The Meet the Presses collective is excited to announce the finalists for the 2015 bpNichol Chapbook Award. The prize, awarded annually since its establishment in 1985, goes to the author of the best poetry chapbook published in Canada in the previous year. It is named in honour of the late poet, novelist, and micropress publisher bpNichol.
Thanks to an anonymous benefactor, the purse doubled to $4,000 in 2014, making it the richest annual literary award for a poetry chapbook — a collection of no more than 48 pages. The publisher of the winning title also receives $500, thanks to an annual donation by Toronto writers Brian Dedora and Jim Smith, both of whom were friends of bpNichol.
Judges Alice Burdick of Mahone Bay, Nova Scotia, and Karl Jirgens of Windsor, Ontario, chose the finalists from 68 submissions from across the country. The judges felt this year’s entries included many excellent works and some remarkable book designs, commenting: “It was difficult to choose from this wealth of literary riches.”
The finalists for the 2015 bpNichol Chapbook Award are:
Nelson Ball, A Gathering (BookThug)
Jason Christie, Cursed Objects (above/ground press)
Phil Hall, Notes from Gethsemani (Nomados Press)
Ben Ladouceur, Lime Kiln Quay Road (above/ground press)
Matt Rader, I Don’t Want to Die Like Frank O’Hara (baseline press)
Lissa Wolsak, Of Beings Alone: The Eigenface (Nomados Press)
The winner will be announced at 2 pm on November 14, 2015, at the annual Meet the Presses Indie Literary Market. which runs from 11:30 am to 5 pm at the Tranzac Club, at 292 Brunswick Avenue, in Toronto. The Market introduces the public to independent literary publishers and authors of books, chapbooks, magazines, broadsheets, and recordings that are largely not available in bookstores. The event is curated by Meet the Presses, a volunteer literary collective devoted to organizing public events showcasing the work of independent publishers of fiction, poetry, and creative non-fiction.
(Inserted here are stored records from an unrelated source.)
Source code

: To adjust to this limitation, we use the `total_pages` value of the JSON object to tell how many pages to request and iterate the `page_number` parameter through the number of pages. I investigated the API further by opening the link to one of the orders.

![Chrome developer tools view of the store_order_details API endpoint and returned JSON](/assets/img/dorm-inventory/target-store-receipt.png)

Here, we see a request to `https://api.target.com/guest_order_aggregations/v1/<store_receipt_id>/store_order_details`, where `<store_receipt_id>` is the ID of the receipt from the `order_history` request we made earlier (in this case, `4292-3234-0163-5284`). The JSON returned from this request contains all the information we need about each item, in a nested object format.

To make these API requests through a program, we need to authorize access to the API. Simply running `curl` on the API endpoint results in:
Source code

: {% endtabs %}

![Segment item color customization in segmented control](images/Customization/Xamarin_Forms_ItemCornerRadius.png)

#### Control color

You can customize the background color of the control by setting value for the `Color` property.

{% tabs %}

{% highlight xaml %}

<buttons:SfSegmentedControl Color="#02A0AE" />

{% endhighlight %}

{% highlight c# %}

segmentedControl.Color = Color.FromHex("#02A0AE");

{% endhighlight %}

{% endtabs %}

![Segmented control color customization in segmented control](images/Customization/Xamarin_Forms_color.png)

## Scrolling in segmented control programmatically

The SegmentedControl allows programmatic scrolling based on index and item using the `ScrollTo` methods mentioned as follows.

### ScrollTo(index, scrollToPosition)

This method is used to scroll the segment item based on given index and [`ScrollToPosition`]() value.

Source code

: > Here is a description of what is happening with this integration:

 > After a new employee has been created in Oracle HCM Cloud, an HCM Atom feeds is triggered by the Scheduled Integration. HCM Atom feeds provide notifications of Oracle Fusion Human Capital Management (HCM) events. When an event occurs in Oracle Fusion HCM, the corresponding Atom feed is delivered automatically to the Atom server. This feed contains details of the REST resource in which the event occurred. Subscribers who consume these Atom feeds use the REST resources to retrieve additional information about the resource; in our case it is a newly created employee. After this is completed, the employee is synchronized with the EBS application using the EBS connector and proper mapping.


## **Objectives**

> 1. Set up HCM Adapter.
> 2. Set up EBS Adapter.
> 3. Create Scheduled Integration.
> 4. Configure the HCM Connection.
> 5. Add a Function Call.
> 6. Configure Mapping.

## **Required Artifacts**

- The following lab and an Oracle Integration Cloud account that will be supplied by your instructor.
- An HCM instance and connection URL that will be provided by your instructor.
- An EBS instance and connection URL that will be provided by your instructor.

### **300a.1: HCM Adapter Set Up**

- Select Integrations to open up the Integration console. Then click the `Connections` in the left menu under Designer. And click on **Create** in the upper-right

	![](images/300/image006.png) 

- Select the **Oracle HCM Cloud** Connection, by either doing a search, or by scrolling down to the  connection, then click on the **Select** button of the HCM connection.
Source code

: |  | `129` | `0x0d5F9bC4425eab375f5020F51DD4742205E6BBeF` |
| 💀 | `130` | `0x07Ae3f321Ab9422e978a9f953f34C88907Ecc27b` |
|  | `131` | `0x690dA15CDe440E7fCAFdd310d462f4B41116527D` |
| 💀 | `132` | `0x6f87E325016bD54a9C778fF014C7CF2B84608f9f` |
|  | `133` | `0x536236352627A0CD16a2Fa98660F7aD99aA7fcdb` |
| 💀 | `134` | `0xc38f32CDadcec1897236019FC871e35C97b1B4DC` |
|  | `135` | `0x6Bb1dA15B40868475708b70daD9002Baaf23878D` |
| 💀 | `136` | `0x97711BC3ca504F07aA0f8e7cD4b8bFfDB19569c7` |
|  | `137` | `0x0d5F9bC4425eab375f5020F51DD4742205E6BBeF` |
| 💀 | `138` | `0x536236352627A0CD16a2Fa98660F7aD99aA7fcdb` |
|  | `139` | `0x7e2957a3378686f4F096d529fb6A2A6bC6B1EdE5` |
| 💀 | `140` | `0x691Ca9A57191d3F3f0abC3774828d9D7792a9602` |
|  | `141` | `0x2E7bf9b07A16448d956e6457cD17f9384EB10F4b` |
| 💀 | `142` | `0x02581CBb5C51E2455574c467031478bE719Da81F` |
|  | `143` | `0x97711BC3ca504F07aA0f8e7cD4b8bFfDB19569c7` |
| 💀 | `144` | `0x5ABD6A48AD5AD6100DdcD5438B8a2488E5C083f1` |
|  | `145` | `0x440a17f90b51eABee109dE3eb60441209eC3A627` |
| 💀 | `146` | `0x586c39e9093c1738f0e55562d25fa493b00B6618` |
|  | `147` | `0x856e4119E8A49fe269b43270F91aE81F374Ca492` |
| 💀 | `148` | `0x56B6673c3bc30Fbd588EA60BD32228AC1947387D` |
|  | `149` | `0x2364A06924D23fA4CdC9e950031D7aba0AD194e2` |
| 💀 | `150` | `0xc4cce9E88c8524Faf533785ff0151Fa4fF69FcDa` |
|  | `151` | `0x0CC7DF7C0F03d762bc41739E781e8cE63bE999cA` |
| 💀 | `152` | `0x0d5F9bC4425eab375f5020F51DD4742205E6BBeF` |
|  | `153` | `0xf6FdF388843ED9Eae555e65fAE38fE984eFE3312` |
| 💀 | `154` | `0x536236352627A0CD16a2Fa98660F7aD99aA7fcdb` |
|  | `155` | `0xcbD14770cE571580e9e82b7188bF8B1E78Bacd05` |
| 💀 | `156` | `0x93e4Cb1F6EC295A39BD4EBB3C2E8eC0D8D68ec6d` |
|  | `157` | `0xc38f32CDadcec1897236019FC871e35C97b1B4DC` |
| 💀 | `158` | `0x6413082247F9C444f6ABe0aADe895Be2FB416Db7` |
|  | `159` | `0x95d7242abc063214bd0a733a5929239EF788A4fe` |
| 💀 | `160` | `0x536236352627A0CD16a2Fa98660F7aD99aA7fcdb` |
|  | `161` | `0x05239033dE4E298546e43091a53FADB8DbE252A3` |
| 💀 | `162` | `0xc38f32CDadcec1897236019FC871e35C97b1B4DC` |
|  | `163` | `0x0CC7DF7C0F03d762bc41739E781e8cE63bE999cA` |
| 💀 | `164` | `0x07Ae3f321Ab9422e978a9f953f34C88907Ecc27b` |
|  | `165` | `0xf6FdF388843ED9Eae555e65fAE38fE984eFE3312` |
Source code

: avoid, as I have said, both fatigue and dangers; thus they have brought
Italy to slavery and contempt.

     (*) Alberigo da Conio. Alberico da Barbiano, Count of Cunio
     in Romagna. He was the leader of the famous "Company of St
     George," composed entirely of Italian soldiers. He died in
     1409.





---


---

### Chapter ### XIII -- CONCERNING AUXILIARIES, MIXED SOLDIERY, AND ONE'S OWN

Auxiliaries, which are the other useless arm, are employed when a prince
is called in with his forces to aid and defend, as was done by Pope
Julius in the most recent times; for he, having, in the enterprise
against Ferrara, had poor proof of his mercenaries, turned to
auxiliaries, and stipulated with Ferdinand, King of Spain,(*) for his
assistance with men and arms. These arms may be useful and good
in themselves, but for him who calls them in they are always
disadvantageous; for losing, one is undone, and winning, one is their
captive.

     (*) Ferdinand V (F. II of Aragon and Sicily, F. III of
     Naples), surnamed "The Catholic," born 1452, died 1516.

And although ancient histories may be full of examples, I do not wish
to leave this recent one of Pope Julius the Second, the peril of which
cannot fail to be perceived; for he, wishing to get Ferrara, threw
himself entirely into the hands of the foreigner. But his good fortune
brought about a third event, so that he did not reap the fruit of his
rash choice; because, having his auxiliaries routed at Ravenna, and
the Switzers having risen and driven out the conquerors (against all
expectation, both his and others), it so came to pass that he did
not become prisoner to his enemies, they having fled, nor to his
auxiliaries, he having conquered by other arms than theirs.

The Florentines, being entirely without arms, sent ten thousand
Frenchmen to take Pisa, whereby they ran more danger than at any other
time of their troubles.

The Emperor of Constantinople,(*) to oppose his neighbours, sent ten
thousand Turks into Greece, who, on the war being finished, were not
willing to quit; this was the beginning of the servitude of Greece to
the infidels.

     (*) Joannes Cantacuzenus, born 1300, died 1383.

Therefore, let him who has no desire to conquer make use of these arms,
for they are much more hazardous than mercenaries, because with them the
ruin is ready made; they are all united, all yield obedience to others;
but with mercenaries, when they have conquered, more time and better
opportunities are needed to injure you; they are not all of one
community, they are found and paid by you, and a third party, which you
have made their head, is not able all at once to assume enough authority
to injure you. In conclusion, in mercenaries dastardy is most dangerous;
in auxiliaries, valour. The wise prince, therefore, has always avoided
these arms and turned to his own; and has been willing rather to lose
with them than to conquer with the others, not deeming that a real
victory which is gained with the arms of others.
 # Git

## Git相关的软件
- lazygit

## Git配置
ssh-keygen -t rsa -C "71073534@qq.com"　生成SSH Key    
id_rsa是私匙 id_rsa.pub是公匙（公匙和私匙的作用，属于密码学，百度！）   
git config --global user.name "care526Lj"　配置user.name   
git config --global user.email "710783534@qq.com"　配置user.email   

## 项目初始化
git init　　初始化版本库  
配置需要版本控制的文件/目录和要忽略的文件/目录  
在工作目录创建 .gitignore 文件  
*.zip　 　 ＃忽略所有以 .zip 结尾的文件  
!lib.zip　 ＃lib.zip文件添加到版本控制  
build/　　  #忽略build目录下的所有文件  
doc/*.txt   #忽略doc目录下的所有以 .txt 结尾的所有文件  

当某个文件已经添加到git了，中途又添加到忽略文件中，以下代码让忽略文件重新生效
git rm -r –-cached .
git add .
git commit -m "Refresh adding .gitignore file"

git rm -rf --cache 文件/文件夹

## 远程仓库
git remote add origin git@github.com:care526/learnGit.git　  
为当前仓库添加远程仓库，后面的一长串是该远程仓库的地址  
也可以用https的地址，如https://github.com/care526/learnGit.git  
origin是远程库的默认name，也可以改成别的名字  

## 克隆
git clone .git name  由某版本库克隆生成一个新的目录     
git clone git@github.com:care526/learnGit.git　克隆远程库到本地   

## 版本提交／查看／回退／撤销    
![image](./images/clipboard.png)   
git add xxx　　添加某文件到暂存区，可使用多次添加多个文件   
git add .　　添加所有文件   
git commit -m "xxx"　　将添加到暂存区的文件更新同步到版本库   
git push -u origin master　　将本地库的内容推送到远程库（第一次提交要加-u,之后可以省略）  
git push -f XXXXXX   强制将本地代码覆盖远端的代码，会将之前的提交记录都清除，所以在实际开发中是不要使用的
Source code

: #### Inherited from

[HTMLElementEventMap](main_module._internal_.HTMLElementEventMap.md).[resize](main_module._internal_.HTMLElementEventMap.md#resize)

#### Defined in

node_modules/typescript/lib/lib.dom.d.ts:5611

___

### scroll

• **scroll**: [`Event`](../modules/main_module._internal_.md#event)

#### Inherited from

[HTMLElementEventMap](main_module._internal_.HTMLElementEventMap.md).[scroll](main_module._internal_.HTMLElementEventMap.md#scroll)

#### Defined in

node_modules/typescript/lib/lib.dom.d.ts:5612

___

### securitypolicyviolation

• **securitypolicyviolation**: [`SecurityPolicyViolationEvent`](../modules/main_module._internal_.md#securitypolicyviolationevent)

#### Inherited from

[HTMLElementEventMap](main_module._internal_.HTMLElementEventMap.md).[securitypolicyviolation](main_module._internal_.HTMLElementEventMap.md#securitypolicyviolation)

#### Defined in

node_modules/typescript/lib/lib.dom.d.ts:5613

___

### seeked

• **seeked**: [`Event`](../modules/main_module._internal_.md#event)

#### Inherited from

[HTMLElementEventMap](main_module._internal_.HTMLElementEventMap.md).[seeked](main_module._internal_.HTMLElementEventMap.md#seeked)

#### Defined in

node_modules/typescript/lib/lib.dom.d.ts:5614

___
“This award is particularly important now, three decades after its inception,” says collective member Stuart Ross. “In an era when everyone seems constantly online, it’s exciting that there is still such vital passion for poetry on the printed page, especially in such an esoteric and utterly non-commercial form as the chapbook. And that the pioneering spirit of bpNichol continues to be such an influence on writers, including many born after his death.”